Task material Block Start

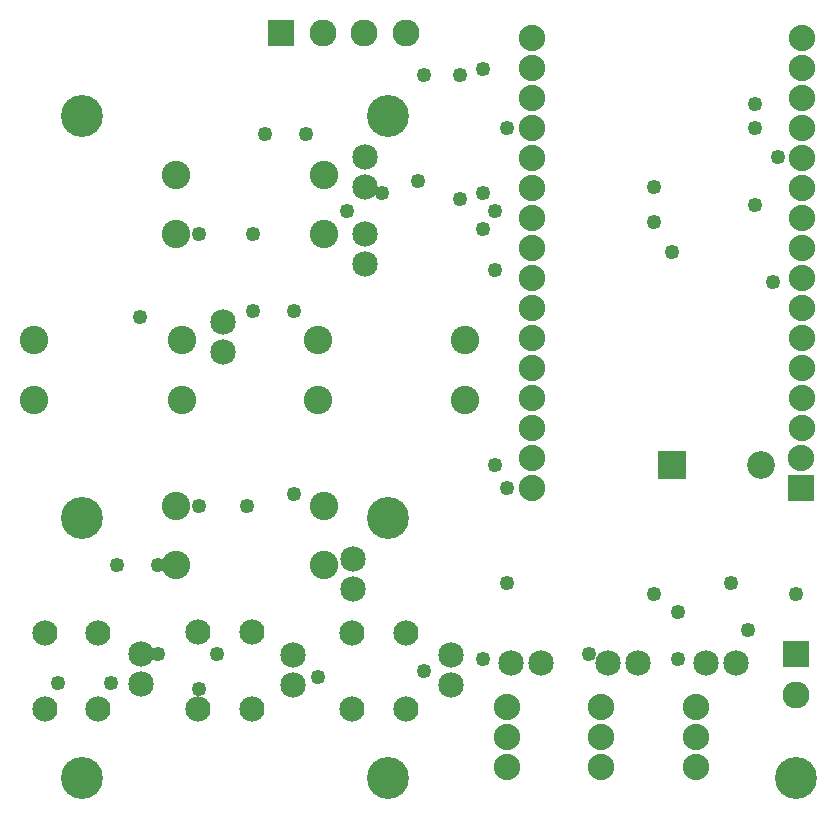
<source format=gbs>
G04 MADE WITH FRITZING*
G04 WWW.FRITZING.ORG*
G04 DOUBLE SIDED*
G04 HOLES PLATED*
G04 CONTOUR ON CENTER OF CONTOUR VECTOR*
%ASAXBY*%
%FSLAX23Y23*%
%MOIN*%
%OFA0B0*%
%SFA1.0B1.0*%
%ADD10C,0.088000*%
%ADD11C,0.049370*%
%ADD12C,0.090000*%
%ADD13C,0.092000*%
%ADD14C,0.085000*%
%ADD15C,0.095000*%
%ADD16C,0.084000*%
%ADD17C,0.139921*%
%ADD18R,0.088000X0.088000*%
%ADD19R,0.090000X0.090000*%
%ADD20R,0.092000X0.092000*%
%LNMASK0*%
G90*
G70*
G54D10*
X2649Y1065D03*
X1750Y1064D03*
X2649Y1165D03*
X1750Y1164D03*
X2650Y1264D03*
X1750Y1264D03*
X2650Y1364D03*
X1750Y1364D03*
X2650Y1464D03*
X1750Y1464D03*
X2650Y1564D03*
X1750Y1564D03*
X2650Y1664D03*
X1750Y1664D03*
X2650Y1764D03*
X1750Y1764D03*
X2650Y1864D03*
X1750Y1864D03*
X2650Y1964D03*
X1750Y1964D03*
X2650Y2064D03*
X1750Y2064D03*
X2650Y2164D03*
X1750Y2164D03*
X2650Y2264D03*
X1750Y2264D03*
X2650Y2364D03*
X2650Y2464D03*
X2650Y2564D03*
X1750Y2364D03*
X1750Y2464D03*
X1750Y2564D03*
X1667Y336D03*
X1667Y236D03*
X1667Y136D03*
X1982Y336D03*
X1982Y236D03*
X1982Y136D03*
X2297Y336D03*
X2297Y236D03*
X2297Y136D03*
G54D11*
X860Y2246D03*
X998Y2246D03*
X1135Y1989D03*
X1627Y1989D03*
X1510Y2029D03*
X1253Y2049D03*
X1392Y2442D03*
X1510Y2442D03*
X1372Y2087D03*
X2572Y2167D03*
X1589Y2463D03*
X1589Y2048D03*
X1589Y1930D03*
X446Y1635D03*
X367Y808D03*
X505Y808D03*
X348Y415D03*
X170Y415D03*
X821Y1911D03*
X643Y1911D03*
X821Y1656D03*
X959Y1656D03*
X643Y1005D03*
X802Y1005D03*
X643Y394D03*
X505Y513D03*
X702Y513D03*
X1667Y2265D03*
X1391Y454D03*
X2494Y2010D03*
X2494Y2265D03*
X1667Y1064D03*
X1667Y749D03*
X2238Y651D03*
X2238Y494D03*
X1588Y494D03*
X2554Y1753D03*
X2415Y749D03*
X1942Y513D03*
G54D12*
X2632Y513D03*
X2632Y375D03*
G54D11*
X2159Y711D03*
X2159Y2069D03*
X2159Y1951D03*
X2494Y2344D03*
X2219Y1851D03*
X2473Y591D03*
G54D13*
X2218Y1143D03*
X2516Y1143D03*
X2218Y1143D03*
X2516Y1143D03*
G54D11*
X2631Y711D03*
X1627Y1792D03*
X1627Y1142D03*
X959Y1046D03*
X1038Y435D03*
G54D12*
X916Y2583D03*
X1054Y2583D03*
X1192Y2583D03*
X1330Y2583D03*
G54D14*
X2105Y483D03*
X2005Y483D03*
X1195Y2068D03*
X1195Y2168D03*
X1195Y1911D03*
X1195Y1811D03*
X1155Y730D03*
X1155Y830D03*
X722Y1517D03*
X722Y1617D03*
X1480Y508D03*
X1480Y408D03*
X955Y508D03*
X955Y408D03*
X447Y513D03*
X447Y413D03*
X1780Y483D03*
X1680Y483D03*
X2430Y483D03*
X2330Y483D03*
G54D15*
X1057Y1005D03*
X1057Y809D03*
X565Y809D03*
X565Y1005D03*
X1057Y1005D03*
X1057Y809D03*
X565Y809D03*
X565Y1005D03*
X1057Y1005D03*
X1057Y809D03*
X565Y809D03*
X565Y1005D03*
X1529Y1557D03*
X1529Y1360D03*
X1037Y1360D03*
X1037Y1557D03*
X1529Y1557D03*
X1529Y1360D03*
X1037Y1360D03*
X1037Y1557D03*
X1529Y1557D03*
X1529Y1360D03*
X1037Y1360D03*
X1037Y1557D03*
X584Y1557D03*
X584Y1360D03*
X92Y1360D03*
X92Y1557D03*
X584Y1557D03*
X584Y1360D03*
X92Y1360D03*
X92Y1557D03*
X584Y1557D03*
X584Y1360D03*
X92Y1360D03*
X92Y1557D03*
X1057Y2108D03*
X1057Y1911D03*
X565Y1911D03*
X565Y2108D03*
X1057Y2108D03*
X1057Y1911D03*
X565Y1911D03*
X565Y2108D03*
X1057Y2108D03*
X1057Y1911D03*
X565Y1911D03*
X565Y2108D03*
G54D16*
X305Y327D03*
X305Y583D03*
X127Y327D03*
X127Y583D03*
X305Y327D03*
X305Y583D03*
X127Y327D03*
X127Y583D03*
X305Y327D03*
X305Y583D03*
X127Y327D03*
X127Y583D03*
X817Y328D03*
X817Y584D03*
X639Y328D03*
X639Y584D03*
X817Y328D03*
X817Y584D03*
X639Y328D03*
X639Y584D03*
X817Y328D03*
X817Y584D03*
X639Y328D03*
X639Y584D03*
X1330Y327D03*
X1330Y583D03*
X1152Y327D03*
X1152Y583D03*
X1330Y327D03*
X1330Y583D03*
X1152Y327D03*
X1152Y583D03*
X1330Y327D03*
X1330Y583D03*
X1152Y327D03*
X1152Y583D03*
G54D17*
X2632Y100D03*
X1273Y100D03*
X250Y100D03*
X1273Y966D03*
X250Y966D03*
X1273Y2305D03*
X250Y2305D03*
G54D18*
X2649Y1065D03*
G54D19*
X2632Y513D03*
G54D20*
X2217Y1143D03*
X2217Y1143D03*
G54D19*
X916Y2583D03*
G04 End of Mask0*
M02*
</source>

Task material Block End
Task material Block Start

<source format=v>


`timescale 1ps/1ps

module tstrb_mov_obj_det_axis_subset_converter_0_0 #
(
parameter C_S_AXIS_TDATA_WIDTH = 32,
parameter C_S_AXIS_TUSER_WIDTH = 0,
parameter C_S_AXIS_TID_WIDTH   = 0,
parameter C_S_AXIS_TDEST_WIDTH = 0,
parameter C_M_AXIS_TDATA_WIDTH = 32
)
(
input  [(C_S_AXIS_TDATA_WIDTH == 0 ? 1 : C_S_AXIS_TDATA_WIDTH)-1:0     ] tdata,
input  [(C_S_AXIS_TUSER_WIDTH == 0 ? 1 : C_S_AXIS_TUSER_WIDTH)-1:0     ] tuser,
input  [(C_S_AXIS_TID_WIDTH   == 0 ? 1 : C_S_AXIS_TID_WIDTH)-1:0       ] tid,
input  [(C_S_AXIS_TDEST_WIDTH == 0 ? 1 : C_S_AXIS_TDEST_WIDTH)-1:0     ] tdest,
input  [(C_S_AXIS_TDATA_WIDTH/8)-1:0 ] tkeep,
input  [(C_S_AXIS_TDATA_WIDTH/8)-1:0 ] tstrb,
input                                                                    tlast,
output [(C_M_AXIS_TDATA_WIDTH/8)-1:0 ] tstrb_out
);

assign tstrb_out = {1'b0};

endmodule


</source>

Task material Block End

#### [Requirement]
In the entries above, the lines between the one holding "<source format=gbs>" and the one holding "X2650Y2464D03*", inclusive, are to be printed exactly as written, and those alone.

#### [Answer to this problem]
<source format=gbs>
G04 MADE WITH FRITZING*
G04 WWW.FRITZING.ORG*
G04 DOUBLE SIDED*
G04 HOLES PLATED*
G04 CONTOUR ON CENTER OF CONTOUR VECTOR*
%ASAXBY*%
%FSLAX23Y23*%
%MOIN*%
%OFA0B0*%
%SFA1.0B1.0*%
%ADD10C,0.088000*%
%ADD11C,0.049370*%
%ADD12C,0.090000*%
%ADD13C,0.092000*%
%ADD14C,0.085000*%
%ADD15C,0.095000*%
%ADD16C,0.084000*%
%ADD17C,0.139921*%
%ADD18R,0.088000X0.088000*%
%ADD19R,0.090000X0.090000*%
%ADD20R,0.092000X0.092000*%
%LNMASK0*%
G90*
G70*
G54D10*
X2649Y1065D03*
X1750Y1064D03*
X2649Y1165D03*
X1750Y1164D03*
X2650Y1264D03*
X1750Y1264D03*
X2650Y1364D03*
X1750Y1364D03*
X2650Y1464D03*
X1750Y1464D03*
X2650Y1564D03*
X1750Y1564D03*
X2650Y1664D03*
X1750Y1664D03*
X2650Y1764D03*
X1750Y1764D03*
X2650Y1864D03*
X1750Y1864D03*
X2650Y1964D03*
X1750Y1964D03*
X2650Y2064D03*
X1750Y2064D03*
X2650Y2164D03*
X1750Y2164D03*
X2650Y2264D03*
X1750Y2264D03*
X2650Y2364D03*
X2650Y2464D03*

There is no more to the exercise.